Für ihr europaweites Netzwerk "ESA_Lab@" hat die ESA Kooperationsverträge mit rund 20 Einrichtungen der Spitzenforschung abgeschlossen. Aus Deutschland sind dabei nur noch die TU Darmstadt und das Deutsche Forschungszentrum für Künstliche Intelligenz vertreten. Man wolle europäische Weltraumtechnik im internationalen Wettbewerb stärken, so ESA-Generalsekretär Josef Aschbacher. Die USA und China sind in diesem Feld weit voraus.
Ministerpräsident Söder gratuliert Würzburger Satellitenforschern
Bayerns Ministerpräsident Markus Söder gratuliert zu dem "tollen Erfolg", das Zentrum für Telematik setze Kernthemen der bayerischen Hightech Agenda gemeinsam mit der ESA in konkrete Anwendungen um. Söder verweist auf das Sonderprogramm Raumfahrt mit rund 40 Millionen Euro, das auch Mini-Satelliten fördert.
Für die Würzburger Forscher ergeben sich über die ESA neue Möglichkeiten. Schilling rechnet mit Geld und Mitarbeitern für gemeinsame Projekte. Die Uni profitiere, weil Studierende Zugang zur ESA bekommen.
Unterdessen tobt im Orbit ein Wettlauf: Allein das private US-Raumfahrtunternehmen SpaceX betreibt rund 1500 Satelliten, Tausende sollen in den nächsten Jahren folgen. China hat laut Schilling die Zulassung für 13 000 Satelliten beantragt. Es geht um Kommunikation, Datenübertragung, schnelles Internet.
"An klaren Tagen können Sie Satelliten wie Perlenketten am Himmel sehen, vor allem in der Abenddämmerung", sagt der Würzburger Forscher, der schon früher – noch für die Industrie – bei ESA-Missionen mitgearbeitet hat. Eines seiner großen Ziele: eine Kleinstsatellitenfabrik für Würzburg. "Wir müssen in die Massenfertigung kommen", sagt Schilling. Er hofft auf Unterstützung für das Vorhaben durch Bund und Freistaat.

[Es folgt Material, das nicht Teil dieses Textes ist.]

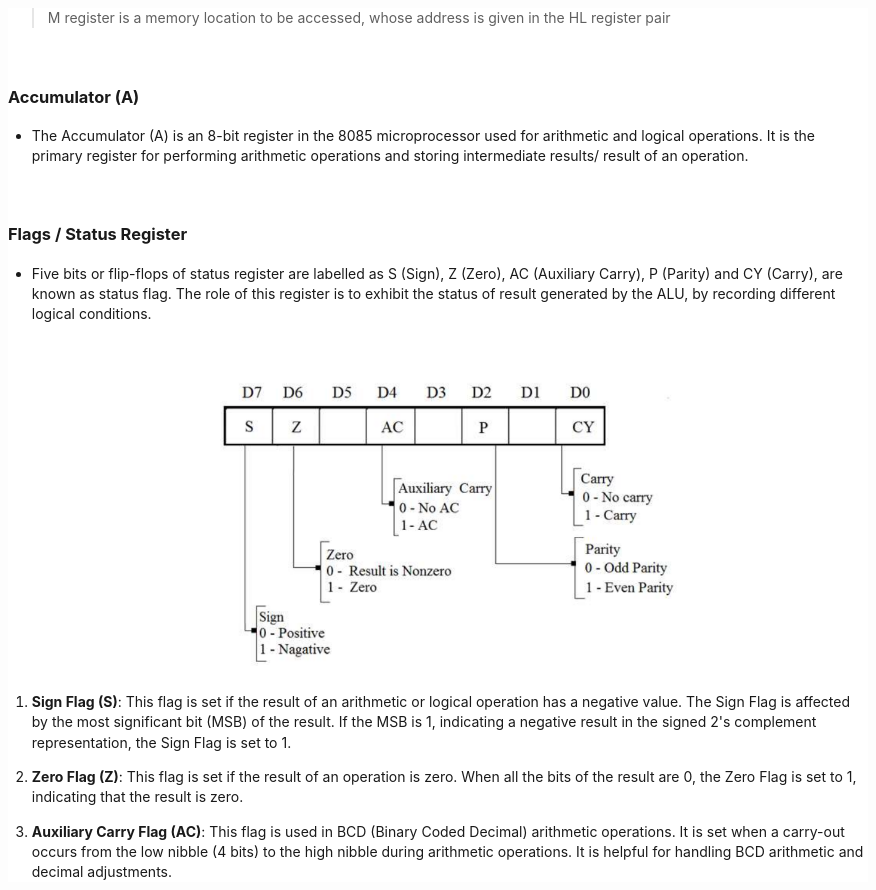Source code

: >M register is a memory location to be accessed, whose address is given in the HL register pair

<br>
<h3>Accumulator (A)</h3>

- The Accumulator (A) is an 8-bit register in the 8085 microprocessor used for arithmetic and logical operations. It is the primary register for performing arithmetic operations and storing intermediate results/ result of an operation.

<br>
<h3>Flags / Status Register</h3>

- Five bits or flip-flops of status register are labelled as S (Sign), Z (Zero), AC (Auxiliary Carry), P (Parity) and CY (Carry), are known as status flag. The role of this register is to exhibit the status of result generated by the ALU, by recording different logical conditions. 

<br>
<p align="center">
<img src="/8085/statusregister.png" style="height: 300px; width:500px;"/>
</p>

1. **Sign Flag (S)**: This flag is set if the result of an arithmetic or logical operation has a negative value. The Sign Flag is affected by the most significant bit (MSB) of the result. If the MSB is 1, indicating a negative result in the signed 2's complement representation, the Sign Flag is set to 1.

2. **Zero Flag (Z)**: This flag is set if the result of an operation is zero. When all the bits of the result are 0, the Zero Flag is set to 1, indicating that the result is zero.

3. **Auxiliary Carry Flag (AC)**: This flag is used in BCD (Binary Coded Decimal) arithmetic operations. It is set when a carry-out occurs from the low nibble (4 bits) to the high nibble during arithmetic operations. It is helpful for handling BCD arithmetic and decimal adjustments.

Satelliten im Formationsflug: Mission "NetSat" interessant für die ESA
Türöffner für die Kooperation mit der ESA war die jüngste Mission der Würzburger Forscher, gestartet Ende September: "NetSat" besteht aus vier schuhschachtelgroßen Satelliten, die in 600 Kilometern Höhe in Formation um die Erde kreisen. Sie organisieren sich selbst, kommunizieren miteinander und sollen neuartige Daten und Aufnahmen liefern. Schilling spricht von "Pionierarbeit". Wolken könnten damit "durchleuchtet" werden. Aber auch künftige Navigationssysteme sollen von den Erkenntnissen profitieren. Fünf- bis sechsmal pro Tag überqueren die Satelliten in ihrer Umlaufbahn Würzburg. Dann senden sie Bilder und ganze Zahlenkolonnen ans kleine Kontrollzentrum am Hubland – und empfangen von den Wissenschaftlern neue Befehle.

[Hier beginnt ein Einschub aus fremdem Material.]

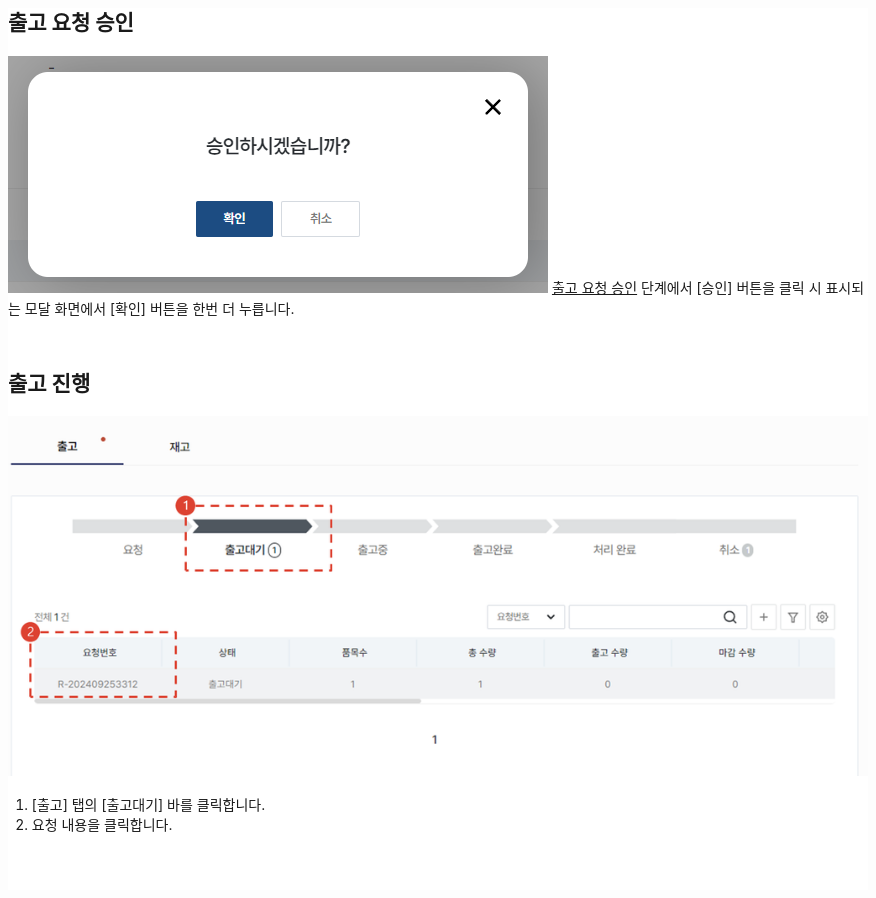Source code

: ## 출고 요청 승인
![036](./img/036.png)
[출고 요청 승인](#출고-요청-내용-확인) 단계에서 [승인] 버튼을 클릭 시 표시되는 모달 화면에서 [확인] 버튼을 한번 더 누릅니다.
<br/>
<br/>

## 출고 진행
![037](./img/037.png)
1. [출고] 탭의 [출고대기] 바를 클릭합니다.
2. 요청 내용을 클릭합니다.
<br/>
<br/>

Je mehr Satelliten um die Erde schwirren, umso größer wird die Kollisionsgefahr - und umso wichtiger ihre autonome Steuerung: Die Würzburger Satelliten reagieren eigenständig mit ihrer eingebauten Software auf kritische Situationen. Auch künstliche Intelligenz kommt hier zum Einsatz. Was im Orbit erprobt wird, soll in Zusammenarbeit mit der ESA Aufschlüsse für den irdischen Alltag liefern – etwa bei der Entwicklung des autonomen Fahrens.
Der Bildschirm im Kontrollzentrum zeigt, wo sich die vier NetSat-Satelliten aufhalten: Während einer gerade über Afrika schwebt, befindet sich der andere über Würzburg, weitere über Skandinavien und der Arktis. Was so nicht vorgesehen war. Eigentlich sollten sie in einer Formation mit einem Abstand zueinander von maximal 100 Kilometern fliegen, sollten sich annähern. Doch es gibt Probleme mit dem elektrischen Antrieb.
Probleme mit Elektroantrieb: Satelliten entfernen sich voneinander
"Es klappt nicht immer alles", räumt Schilling ein, "so ist halt Forschung". Man arbeite an den Triebwerksproblemen. Sie führen dazu, dass sich die Kleinsatelliten voneinander entfernen, gerade sind es schon 3500 Kilometer – eine Kommunikation ist nur noch über das Kontrollzentrum am Boden möglich. Ein Rückschlag, der aber auch neue Erkenntnisse bringt: "Wir haben gesehen, dass sogar bei 1000 Kilometern Abstand noch eine Verbindung zwischen den Satelliten bestand", erklärt Projektleiter Julian Scharnagl. Das hatte man nicht erwartet, und hätte es aus freien Stücken auch nicht ausprobiert.
Rund 20 neue Satelliten werden im Zentrum für Telematik derzeit gebaut. Die nächste Mission soll im Dezember starten: Dann werden Satelliten für eine abhörsichere Kommunikation in den Weltraum befördert. Außerdem setzt Schilling auf niedrigfliegende Satelliten in einer Umlaufbahn von 200 bis 300 Kilometern Höhe. Sie könnten die weltweite Datenübertragung weiter beschleunigen. Die Würzburger Forscher sind hier offenbar schon weit. Und diesmal vielleicht sogar schneller als die Konkurrenz aus den USA und China.